■ **What needs to be done**
Your answer should consist of the lines in the following data that contain "prices".

■ **Saved data entries**
▼
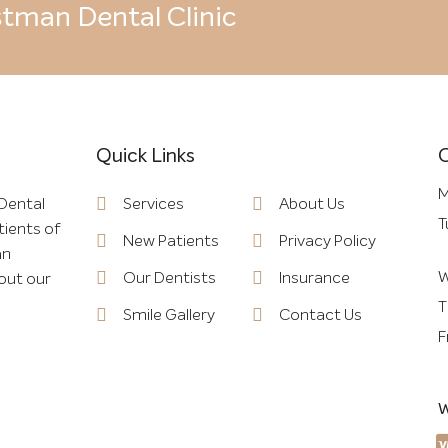
tman Dental Clinic
Quick Links
Quick Links
M
Dental
Services
About Us
T
tients of
New Patients
Privacy Policy
an
W
Our Dentists
Insurance
out our
T
Smile Gallery
Contact Us
F
W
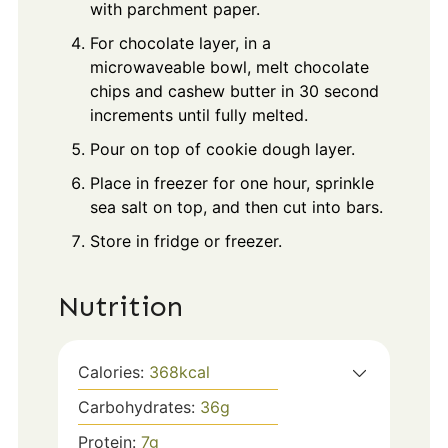
with parchment paper.
For chocolate layer, in a
microwaveable bowl, melt chocolate
chips and cashew butter in 30 second
increments until fully melted.
Pour on top of cookie dough layer.
Place in freezer for one hour, sprinkle
sea salt on top, and then cut into bars.
Store in fridge or freezer.
Nutrition
Calories:
368
kcal
Carbohydrates:
36
g
Protein:
7
g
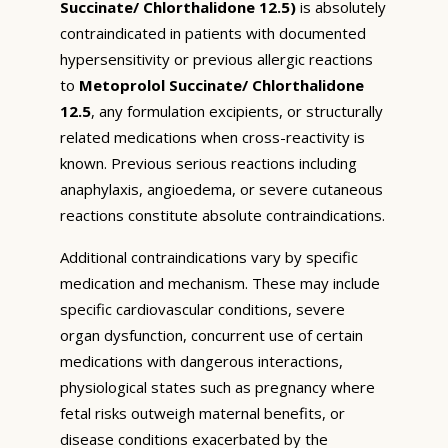
Succinate/ Chlorthalidone 12.5)
is absolutely
contraindicated in patients with documented
hypersensitivity or previous allergic reactions
to
Metoprolol Succinate/ Chlorthalidone
12.5
, any formulation excipients, or structurally
related medications when cross-reactivity is
known. Previous serious reactions including
anaphylaxis, angioedema, or severe cutaneous
reactions constitute absolute contraindications.
Additional contraindications vary by specific
medication and mechanism. These may include
specific cardiovascular conditions, severe
organ dysfunction, concurrent use of certain
medications with dangerous interactions,
physiological states such as pregnancy where
fetal risks outweigh maternal benefits, or
disease conditions exacerbated by the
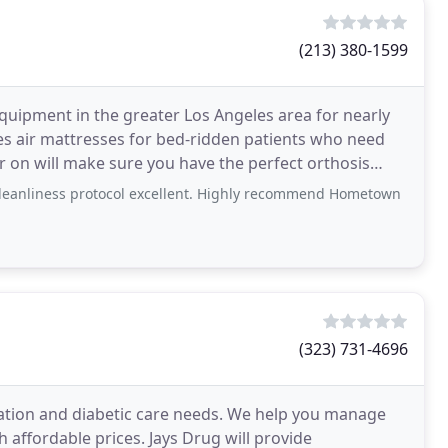
(213) 380-1599
quipment in the greater Los Angeles area for nearly
ces air mattresses for bed-ridden patients who need
er on will make sure you have the perfect orthosis
eanliness protocol excellent. Highly recommend Hometown
(323) 731-4696
ation and diabetic care needs. We help you manage
h affordable prices. Jays Drug will provide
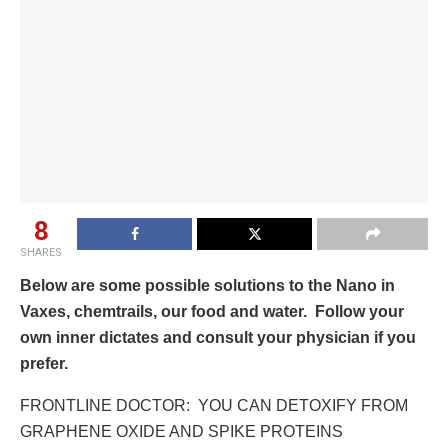
8
SHARES
Below are some possible solutions to the Nano in
Vaxes, chemtrails, our food and water. Follow your
own inner dictates and consult your physician if you
prefer.
FRONTLINE DOCTOR: YOU CAN DETOXIFY FROM
GRAPHENE OXIDE AND SPIKE PROTEINS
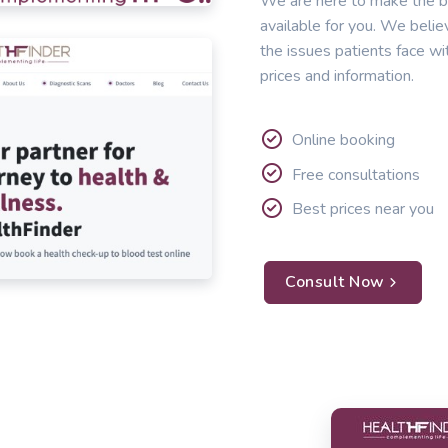
We are here to make the b
available for you. We belie
the issues patients face wi
prices and information.
Online booking
Free consultations
Best prices near you
Consult Now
▲
■ **Answer**
h affordable prices. Jays Drug will provide
prices and information.
Best prices near you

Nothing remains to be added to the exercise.